The Statistics Seminar speaker for Wednesday, February 5, 2020, is Jonathan Stewart, a Ph.D. candidate in the department of statistics at Rice University, advised by Dr. Michael Schweinberger. His research interests include statistical methods and theory for dependent data in complex systems, focusing on applications in statistical network analysis and network data, which have included social network analysis, brain networks, and most recently HIV-1 transmission networks.
Talk: A probabilistic framework for models of dependent network data, with statistical guarantees
Abstract: The statistical analysis of network data has attracted considerable attention since the turn of the twenty-first century, fueled by the rise of the internet and social networks and applications in public health (e.g., the spread of infectious diseases through contact networks), national security (e.g., networks of terrorists and cyberterrorists), economics (e.g., networks of financial transactions), and more.
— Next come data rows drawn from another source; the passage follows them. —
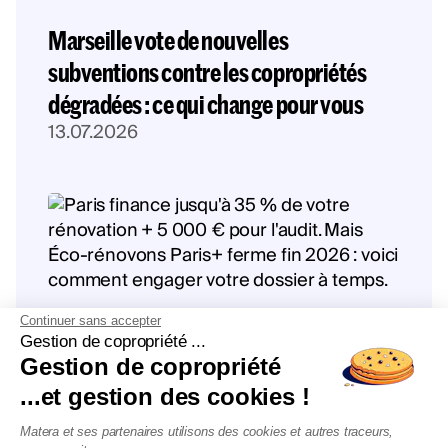
Marseille vote de nouvelles
subventions contre les copropriétés
dégradées : ce qui change pour vous
13.07.2026
Continuer sans accepter
Gestion de copropriété ...
Gestion de copropriété
...et gestion des cookies !
Éco-rénovons Paris+ : l'aide qui
Matera et ses partenaires utilisons des cookies et autres traceurs,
While substantial progress has been made on exchangeable random graph models and random graph models with latent structure (e.g., stochastic block models and latent space models), these models make explicit or implicit independence or weak dependence assumptions that may not be satisfied by real-world networks, because network data are dependent data. The question of how to construct models of random graph with dependent edges without sacrificing computational scalability and statistical guarantees is an important question that has received scant attention.
In this talk, I present recent advancements in models, methods, and theory for modeling networks with dependent edges. On the modeling side, I introduce a novel probabilistic framework for specifying edge interactions that allows dependence to propagate throughout the population graph, with applications to brokerage in social networks. On the statistical side, I obtain the first consistency results in settings where dependence propagates throughout the population graph and the number of parameters increases with the number of population members. Key to my approach lies in establishing a direct link between the convergence rate of maximum likelihood estimators and scaling of the Fisher information matrix. Last, but not least, on the computational side I demonstrate how the conditional independence structure of models can be exploited for local computing on subgraphs, which facilitates parallel computing on multi-core computers or computing clusters.